Dependemos de nosotros mismos

María Claudia Lacouture
Presidenta de Alianza Aliadas

Los comicios de noviembre en Estados Unidos podrían suponer un cambio en el equilibrio de las fuerzas bipartidistas de ese país, con un repunte republicano, lo que, sumado al panorama electoral en Colombia, obligan a que el sector privado colombiano observe con atención, afine sus estrategias, reenfoque las prioridades y refuerce sus vínculos binacionales.

Es importante entender que si bien EE. UU. tienen interés en aproximarse a sus socios del continente americano y están dispuestos a abrir posibilidades como las recientes iniciativas de inversión y cooperación que hacen curso en el Congreso estadounidense, dependerá de lo que hagamos nosotros y no ellos para que los instrumentos tengan la eficacia esperada.

Debemos ser conscientes que EE. UU. tiene sus preocupaciones internas y que los asuntos externos están en segundo orden, que su diplomacia siempre estará determinada por unos principios fundamentales inamovibles y otros que dependen más del pensamiento coyuntural, más conservador o liberal, según el momento, el partido en el poder y la composición legislativa.

Ante una posible mayoría republicana es de suponer que el comercio, la propiedad privada, la formalización y la lucha contra el narcotráfico vuelven a tener un peso relativo más determinante y, aunque parezca un asunto elemental para el análisis, tanto la administración pública como los empresarios colombianos tenemos que conocer esas prioridades y trabajar en consonancia.

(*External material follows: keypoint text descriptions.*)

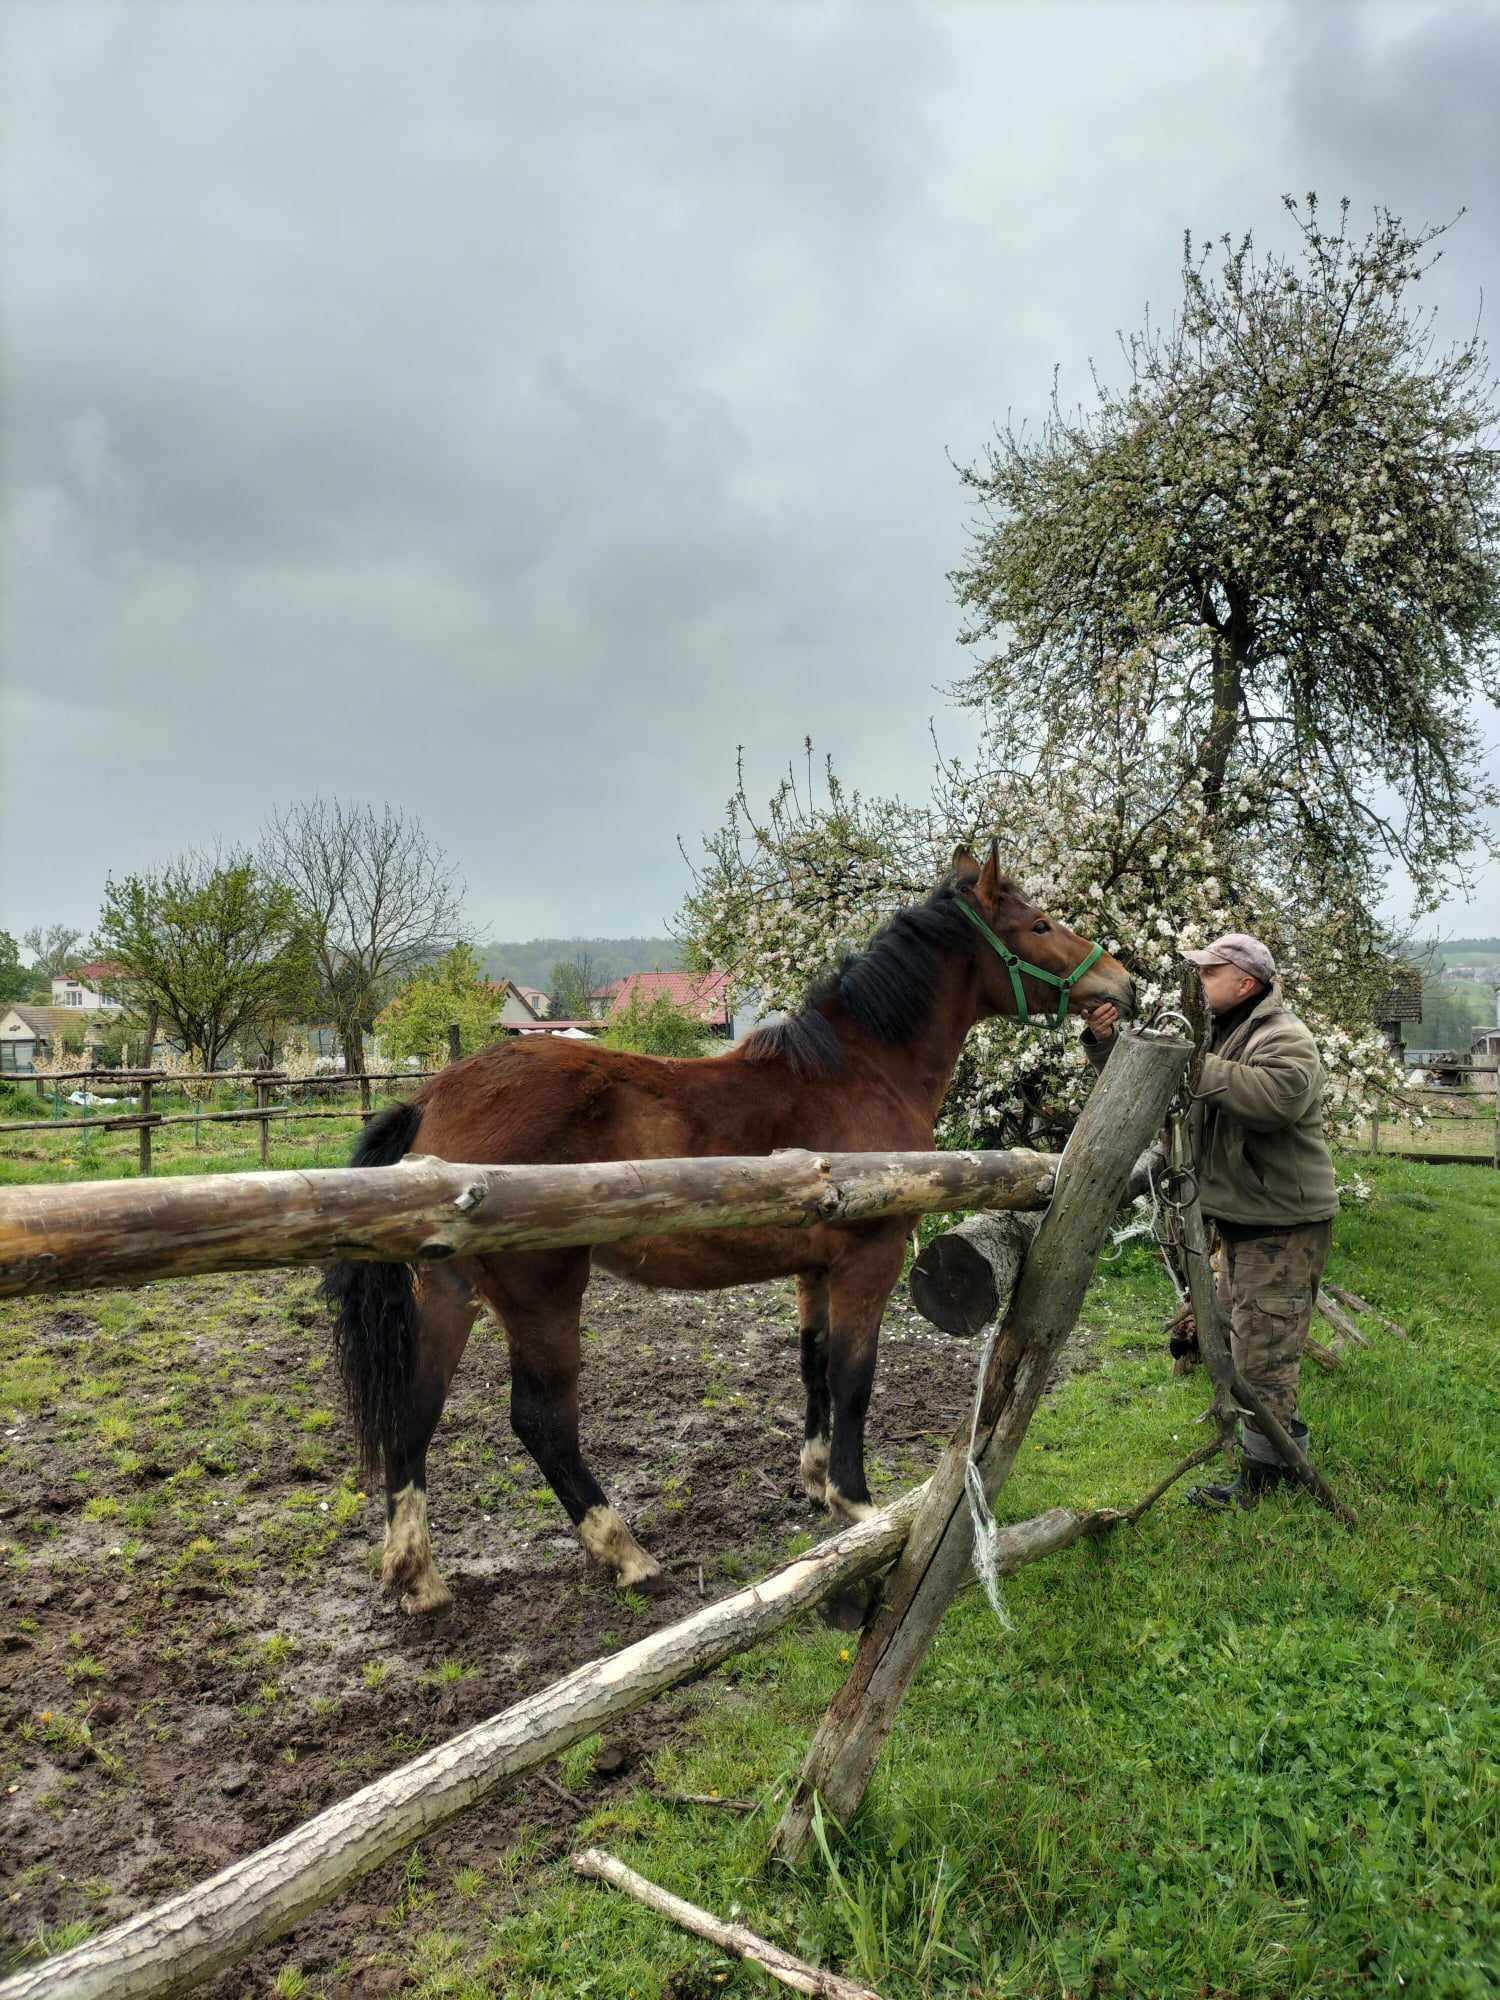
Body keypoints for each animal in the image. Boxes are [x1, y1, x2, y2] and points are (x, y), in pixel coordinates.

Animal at [326, 840, 1128, 1608]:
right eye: (1040, 926)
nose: (1120, 985)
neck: (859, 1074)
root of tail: (432, 1098)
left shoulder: (813, 1272)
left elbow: (813, 1367)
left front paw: (814, 1480)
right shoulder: (868, 1263)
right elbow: (854, 1377)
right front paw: (857, 1504)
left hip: (450, 1293)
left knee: (415, 1409)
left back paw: (418, 1575)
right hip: (542, 1296)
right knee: (540, 1421)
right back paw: (624, 1551)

Por ejemplo, el proyecto de ley Nearshoring presentado por los congresistas Mark Green (republicano) y Albio Sire (demócrata) incluye un programa para que las empresas trasladen sus fábricas de China a Latinoamérica y estimular el empleo aquí para fortalecer su desarrollo y contener los flujos migratorios hacia Estados Unidos.

La iniciativa bipartidista busca mecanismos que reduzcan la influencia china en la región, tanto en la cadena de suministros, en comercio e inversión, y a la vez crear oportunidades económicas para que el hemisferio occidental sea más rico y próspero.

Escuché varias veces esta reflexión en Washington durante la reciente visita que hizo un grupo de empresarios de AmCham Colombia al Congreso de EE. UU. Los congresistas con los que nos entrevistamos fueron directos: son los colombianos quienes deben tomar la iniciativa, buscar las oportunidades, trabajar de forma persistente, sin desistir. Tenemos todo a favor, pero no nos van a hacer la tarea.

Si queremos traer inversión tenemos que buscarla. Las industrias norteamericanas no van a elegir a Colombia porque sí. Habrá que hacer una tarea muy diligente, con una coordinación público-privada, fortaleciendo las relaciones públicas, con políticas atractivas que seduzcan a las empresas, que son las que deciden. Las inversiones llegan a donde hay mejores condiciones de seguridad y rentabilidad. Así de sencillo.

Los estadounidenses tienen mucho interés en crear mecanismos que ayuden a crear empleo en América Latina y detener la migración, pero son ante todo pragmáticos. Así que a una estrategia proteccionista -que no les afectará en lo más mínimo-, responderán de la misma manera y en lugar de nosotros ganar terreno en el ámbito internacional, habremos desperdiciado diez años de trabajo.

Esperemos que los equipos económicos del próximo Gobierno de Colombia y el sector privado unamos esfuerzos y saquemos provecho de esta coyuntura tan favorable para los colombianos.